I have an objective function that could consider a few parameters (a,b,c,d,...) depending on the number of datasets considered. Those parameters are bound in such a way that:
a+b+c+d +..+..<=1
Let suppose I have a,b,c and d; so a+b+c+d<=delta. I define:
a+b < delta-c-d (I call m=delta-c-d)
params = Parameters()
params.add('a', value=0.5, min=0., max=1.)
params.add('m', value=0.5)
params.add('b', expr='m -a')
with m=delta -c-d, so c= delta-m-d (I define n=m-d)
params.add('n', value=0.5)
params.add('delta', value=0.5)
params.add('c', expr='delta-n')
Finally n=m-d ==>d=m-n
params.add('d', expr='m-n')
Is this correct?

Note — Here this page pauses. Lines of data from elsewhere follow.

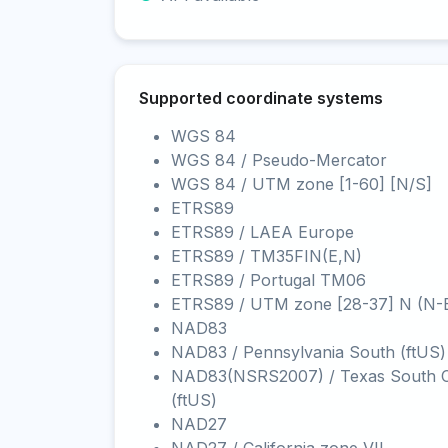
Supported coordinate systems
WGS 84
WGS 84 / Pseudo-Mercator
WGS 84 / UTM zone [1-60] [N/S]
ETRS89
ETRS89 / LAEA Europe
ETRS89 / TM35FIN(E,N)
ETRS89 / Portugal TM06
ETRS89 / UTM zone [28-37] N (N-
NAD83
NAD83 / Pennsylvania South (ftUS)
NAD83(NSRS2007) / Texas South C
(ftUS)
NAD27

How to set min and max for m,n and delta?
I followed the hints given on Python lmfit constraints: a < b < c
Cheers, Manuel
I guess that's OK. You can set min/max values on a constraint expression, as with
params.add('c', expr='delta-n', min=0, max=1)
But I should say that (if I understand your question correctly) I would probably do this as
params = Parameters()
params.add('a', value=0.25, min=0, max=1)
params.add('b', value=0.25, min=0, max=1)
params.add('c', value=0.25, min=0, max=1)
params.add('delta', value=0.05, min=0, max=1)
params.add('d', expr='1-(a+b+c+delta)', min=0, max=1)
that seems simpler to me... unless you do want to know the values of your m and n....